←back to thread

321 points laserduck | 1 comments | | HN request time: 0.344s | source
Show context
lolinder ◴[] No.42157485[source]
One of the consistent problems I'm seeing over and over again with LLMs is people forgetting that they're limited by the training data.

Software engineers get hyped when they see the progress in AI coding and immediately begin to extrapolate to other fields—if Copilot can reduce the burden of coding so much, think of all the money we can make selling a similar product to XYZ industries!

The problem with this extrapolation is that the software industry is pretty much unique in the amount of information about its inner workings that is publicly available for training on. We've spent the last 20+ years writing millions and millions of lines of code that we published on the internet, not to mention answering questions on Stack Overflow (which still has 3x as many answers as all other Stack Exchanges combined [0]), writing technical blogs, hundreds of thousands of emails in public mailing lists, and so on.

Nearly every other industry (with the possible exception of Law) produces publicly-visible output at a tiny fraction of the rate that we do. Ethics of the mass harvesting aside, it's simply not possible for an LLM to have the same skill level in ${insert industry here} as they do with software, so you can't extrapolate from Copilot to other domains.

[0] https://stackexchange.com/sites?view=list#answers

replies(4): >>42157535 #>>42157654 #>>42157924 #>>42164051 #
1. steveBK123 ◴[] No.42157924[source]
Yes this is EXACTLY it, and I was discussing this a bit at work (financial services).

In software, we've all self taught, improved, posted Q&A all over the web. Plus all the open source code out there. Just mountains and mountains of free training data.

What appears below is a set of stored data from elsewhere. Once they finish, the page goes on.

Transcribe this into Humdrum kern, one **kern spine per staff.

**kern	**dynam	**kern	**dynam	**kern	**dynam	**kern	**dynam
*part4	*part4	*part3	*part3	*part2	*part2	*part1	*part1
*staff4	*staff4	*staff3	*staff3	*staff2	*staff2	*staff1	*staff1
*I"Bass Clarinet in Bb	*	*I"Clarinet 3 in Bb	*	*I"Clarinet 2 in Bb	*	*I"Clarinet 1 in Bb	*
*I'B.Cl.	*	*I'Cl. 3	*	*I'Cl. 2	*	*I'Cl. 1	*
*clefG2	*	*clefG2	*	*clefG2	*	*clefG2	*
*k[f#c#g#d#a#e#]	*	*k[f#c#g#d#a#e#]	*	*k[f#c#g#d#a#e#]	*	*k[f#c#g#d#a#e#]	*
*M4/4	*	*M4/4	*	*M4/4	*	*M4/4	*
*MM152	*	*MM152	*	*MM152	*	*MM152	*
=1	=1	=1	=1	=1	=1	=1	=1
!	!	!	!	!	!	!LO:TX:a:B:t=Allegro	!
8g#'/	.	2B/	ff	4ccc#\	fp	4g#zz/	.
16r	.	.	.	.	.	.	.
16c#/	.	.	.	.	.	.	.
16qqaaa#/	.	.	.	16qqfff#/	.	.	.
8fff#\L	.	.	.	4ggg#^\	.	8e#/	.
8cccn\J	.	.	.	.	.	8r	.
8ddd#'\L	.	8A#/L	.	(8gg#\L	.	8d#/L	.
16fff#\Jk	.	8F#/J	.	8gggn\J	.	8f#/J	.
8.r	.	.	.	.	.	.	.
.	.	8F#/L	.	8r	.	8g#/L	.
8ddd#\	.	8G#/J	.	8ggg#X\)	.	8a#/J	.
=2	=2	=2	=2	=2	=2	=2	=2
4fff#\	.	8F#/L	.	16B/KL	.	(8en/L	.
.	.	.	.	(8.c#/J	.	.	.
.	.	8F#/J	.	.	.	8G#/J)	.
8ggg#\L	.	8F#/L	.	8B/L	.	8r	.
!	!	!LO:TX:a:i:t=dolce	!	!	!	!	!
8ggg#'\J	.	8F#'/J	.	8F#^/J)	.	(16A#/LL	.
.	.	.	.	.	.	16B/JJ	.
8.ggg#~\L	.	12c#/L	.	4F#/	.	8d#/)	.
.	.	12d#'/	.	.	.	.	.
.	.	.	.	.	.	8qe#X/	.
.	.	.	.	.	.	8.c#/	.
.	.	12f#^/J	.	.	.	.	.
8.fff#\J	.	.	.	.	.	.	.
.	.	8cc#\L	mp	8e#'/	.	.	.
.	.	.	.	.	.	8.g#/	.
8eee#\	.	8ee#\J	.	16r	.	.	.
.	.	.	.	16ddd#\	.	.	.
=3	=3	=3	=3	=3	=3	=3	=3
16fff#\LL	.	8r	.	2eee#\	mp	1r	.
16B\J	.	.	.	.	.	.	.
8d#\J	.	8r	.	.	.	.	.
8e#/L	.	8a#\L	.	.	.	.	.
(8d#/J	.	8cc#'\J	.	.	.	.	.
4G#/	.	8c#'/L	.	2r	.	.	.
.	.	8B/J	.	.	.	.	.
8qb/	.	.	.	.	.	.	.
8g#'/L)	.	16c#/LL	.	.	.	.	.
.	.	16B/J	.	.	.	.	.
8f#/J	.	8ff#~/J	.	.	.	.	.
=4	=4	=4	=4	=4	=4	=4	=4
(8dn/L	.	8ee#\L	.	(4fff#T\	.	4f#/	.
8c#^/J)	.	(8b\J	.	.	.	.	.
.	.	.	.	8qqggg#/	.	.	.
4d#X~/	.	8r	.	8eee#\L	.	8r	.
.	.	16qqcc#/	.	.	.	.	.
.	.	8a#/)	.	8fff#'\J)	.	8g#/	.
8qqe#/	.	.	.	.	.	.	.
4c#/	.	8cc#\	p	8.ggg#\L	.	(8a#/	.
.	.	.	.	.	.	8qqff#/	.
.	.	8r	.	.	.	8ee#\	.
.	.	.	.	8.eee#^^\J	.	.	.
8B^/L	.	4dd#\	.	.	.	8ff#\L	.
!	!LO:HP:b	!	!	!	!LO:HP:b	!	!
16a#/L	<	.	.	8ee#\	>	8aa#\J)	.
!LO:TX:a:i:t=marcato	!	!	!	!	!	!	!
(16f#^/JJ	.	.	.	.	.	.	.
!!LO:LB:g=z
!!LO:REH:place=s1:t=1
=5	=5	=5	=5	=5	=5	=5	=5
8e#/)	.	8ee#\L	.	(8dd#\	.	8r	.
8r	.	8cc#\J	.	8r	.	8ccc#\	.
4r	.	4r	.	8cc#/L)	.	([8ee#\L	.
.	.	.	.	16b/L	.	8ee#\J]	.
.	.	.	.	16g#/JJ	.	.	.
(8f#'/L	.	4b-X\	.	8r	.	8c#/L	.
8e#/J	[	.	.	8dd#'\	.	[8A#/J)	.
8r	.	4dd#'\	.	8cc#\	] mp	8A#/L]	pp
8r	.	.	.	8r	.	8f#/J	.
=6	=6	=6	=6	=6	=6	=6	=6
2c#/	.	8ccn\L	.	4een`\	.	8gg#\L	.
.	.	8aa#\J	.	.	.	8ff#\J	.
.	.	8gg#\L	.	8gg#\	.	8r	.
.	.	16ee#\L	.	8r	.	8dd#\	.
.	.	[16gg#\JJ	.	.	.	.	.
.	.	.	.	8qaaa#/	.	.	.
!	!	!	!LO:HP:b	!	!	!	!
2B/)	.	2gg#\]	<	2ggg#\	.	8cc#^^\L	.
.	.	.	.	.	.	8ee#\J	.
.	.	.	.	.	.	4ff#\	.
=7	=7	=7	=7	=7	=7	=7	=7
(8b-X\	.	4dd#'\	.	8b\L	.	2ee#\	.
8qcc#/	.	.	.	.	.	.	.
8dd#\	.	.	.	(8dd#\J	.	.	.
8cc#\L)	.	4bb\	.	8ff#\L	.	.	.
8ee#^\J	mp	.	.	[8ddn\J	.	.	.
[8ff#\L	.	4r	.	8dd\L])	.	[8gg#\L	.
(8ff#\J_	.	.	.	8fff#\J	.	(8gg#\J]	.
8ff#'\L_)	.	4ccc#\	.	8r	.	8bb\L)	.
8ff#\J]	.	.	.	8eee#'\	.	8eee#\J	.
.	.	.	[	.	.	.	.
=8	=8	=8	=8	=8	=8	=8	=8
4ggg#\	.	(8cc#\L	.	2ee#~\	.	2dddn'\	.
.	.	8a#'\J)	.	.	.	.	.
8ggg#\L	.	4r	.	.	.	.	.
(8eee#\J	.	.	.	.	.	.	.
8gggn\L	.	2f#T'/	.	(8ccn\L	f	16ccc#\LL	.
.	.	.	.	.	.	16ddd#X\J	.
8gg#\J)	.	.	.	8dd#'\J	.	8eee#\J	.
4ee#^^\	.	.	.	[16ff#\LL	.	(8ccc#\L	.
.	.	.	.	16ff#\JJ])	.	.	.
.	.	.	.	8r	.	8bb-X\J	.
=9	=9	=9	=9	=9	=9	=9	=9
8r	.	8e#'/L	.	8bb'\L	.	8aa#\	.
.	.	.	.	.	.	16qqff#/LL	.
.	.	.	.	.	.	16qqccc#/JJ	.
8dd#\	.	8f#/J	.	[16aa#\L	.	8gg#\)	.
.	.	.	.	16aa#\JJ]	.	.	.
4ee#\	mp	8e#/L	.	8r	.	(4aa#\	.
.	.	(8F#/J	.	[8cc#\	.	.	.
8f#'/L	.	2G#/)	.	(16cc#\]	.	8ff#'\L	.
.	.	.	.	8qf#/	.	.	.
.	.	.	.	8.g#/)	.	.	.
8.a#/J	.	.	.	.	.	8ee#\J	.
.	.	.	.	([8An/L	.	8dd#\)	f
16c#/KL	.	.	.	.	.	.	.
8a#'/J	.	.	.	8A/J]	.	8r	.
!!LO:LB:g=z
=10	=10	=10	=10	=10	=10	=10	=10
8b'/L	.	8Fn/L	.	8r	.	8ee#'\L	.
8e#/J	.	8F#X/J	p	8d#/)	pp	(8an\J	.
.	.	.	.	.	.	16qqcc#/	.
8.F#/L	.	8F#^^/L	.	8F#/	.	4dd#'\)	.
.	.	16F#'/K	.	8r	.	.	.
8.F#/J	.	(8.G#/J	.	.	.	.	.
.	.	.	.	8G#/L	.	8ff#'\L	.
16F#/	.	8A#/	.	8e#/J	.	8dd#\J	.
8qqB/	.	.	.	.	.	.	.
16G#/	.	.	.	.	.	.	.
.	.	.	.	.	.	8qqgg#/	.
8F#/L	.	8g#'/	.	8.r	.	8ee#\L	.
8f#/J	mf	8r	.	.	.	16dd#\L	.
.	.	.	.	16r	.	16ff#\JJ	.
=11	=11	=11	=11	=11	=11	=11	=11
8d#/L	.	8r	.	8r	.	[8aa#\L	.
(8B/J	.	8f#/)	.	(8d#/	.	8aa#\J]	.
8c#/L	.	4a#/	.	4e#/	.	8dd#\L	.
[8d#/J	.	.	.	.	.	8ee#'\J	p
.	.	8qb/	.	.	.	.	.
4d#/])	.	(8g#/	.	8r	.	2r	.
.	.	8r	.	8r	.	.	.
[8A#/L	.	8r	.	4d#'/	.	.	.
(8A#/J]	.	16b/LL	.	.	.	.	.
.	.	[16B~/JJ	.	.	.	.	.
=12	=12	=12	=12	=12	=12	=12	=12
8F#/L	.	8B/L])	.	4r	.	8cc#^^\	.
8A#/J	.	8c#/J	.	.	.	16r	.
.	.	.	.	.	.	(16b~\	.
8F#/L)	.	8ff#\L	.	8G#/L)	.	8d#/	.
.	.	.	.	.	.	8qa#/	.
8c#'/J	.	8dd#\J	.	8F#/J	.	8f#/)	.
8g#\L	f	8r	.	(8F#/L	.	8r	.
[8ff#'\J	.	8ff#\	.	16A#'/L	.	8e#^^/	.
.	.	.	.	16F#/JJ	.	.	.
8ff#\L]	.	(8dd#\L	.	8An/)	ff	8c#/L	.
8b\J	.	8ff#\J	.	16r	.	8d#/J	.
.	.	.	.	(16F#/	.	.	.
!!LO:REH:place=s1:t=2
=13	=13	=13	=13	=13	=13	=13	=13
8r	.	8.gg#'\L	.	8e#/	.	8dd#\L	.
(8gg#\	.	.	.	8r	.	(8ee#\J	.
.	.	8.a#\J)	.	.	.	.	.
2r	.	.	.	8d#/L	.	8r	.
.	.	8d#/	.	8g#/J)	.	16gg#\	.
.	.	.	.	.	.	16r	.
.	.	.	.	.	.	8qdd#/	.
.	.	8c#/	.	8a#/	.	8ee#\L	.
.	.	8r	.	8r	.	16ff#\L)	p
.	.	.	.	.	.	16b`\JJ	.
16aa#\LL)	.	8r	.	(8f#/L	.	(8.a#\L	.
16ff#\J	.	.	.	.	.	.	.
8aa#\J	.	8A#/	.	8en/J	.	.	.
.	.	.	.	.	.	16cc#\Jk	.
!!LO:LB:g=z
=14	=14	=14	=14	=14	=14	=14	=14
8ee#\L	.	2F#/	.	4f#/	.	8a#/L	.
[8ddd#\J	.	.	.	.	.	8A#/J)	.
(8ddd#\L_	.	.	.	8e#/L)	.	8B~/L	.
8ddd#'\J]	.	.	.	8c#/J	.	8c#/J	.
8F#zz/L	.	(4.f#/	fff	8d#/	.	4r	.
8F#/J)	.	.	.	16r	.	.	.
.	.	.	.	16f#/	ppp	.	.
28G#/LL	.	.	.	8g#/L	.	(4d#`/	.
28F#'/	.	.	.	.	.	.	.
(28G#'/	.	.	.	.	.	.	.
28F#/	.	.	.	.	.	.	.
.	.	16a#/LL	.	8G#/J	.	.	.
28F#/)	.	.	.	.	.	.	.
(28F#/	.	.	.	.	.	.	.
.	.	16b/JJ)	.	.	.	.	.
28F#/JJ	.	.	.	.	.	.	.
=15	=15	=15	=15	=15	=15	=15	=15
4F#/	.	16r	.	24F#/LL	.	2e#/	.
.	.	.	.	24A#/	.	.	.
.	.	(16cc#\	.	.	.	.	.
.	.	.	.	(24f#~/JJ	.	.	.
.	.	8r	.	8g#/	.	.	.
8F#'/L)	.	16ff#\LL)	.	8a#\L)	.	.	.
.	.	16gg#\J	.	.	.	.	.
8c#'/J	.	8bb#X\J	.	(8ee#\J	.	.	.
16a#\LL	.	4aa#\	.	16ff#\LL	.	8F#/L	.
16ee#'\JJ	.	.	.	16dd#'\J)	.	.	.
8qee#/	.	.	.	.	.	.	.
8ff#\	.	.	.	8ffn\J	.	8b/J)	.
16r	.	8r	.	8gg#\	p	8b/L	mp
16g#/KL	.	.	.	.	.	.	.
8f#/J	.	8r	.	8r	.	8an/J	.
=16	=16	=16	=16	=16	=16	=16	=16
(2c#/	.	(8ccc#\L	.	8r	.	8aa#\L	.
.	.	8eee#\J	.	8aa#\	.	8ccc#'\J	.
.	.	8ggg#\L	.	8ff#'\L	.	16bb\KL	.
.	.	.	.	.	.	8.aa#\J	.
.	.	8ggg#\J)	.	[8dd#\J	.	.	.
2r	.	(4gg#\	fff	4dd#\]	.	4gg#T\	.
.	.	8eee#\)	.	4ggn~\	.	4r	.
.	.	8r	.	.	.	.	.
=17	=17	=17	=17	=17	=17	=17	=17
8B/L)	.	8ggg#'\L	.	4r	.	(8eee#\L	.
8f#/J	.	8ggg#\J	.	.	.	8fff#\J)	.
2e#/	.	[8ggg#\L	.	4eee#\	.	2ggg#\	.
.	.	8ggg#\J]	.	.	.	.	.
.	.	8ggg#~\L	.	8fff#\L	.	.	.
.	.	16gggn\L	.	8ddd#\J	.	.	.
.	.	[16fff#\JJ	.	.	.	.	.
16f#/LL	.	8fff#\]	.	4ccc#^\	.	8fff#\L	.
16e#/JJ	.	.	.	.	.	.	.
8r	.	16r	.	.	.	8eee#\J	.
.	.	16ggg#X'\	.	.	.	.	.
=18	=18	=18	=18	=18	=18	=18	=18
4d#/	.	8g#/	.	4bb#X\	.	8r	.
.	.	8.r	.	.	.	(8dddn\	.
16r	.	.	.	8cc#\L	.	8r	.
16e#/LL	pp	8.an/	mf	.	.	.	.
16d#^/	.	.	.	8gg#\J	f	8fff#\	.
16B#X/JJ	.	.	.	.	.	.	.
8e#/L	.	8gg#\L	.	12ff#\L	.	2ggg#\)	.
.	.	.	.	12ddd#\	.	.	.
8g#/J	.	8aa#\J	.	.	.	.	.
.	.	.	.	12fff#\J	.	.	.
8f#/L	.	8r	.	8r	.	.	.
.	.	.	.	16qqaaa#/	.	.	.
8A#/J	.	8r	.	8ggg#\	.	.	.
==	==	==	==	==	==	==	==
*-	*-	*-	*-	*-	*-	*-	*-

However software is unique in being both well paying and something with freely available, complete information online.

A lot of the rest of the world remains far more closed and almost an apprenticeship system. In my domain thinks like company fundamental analysis, algo/quant trading, etc. Lots of books you can buy from the likes of Dalio, but no real (good) step by step research and investment process information online.

Likewise I'd imagine heavily patented/regulated/IP industries like chip design, drug design, etc are substantially as closed. Maybe companies using an LLM on their own data internally could make something of their data, but its also quite likely there is no 'data' so much as tacit knowledge handed down over time.